### Records contained in a dataset
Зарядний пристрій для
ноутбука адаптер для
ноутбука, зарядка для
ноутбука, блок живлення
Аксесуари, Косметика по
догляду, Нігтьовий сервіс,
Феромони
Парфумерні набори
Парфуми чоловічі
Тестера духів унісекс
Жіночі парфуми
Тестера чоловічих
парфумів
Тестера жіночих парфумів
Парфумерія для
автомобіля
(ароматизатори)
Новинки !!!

### Exercise brief
Every record above must appear again in the answer, unchanged.

### Answer to the exercise
Зарядний пристрій для
ноутбука адаптер для
ноутбука, зарядка для
ноутбука, блок живлення
Аксесуари, Косметика по
догляду, Нігтьовий сервіс,
Феромони
Парфумерні набори
Парфуми чоловічі
Тестера духів унісекс
Жіночі парфуми
Тестера чоловічих
парфумів
Тестера жіночих парфумів
Парфумерія для
автомобіля
(ароматизатори)
Новинки !!!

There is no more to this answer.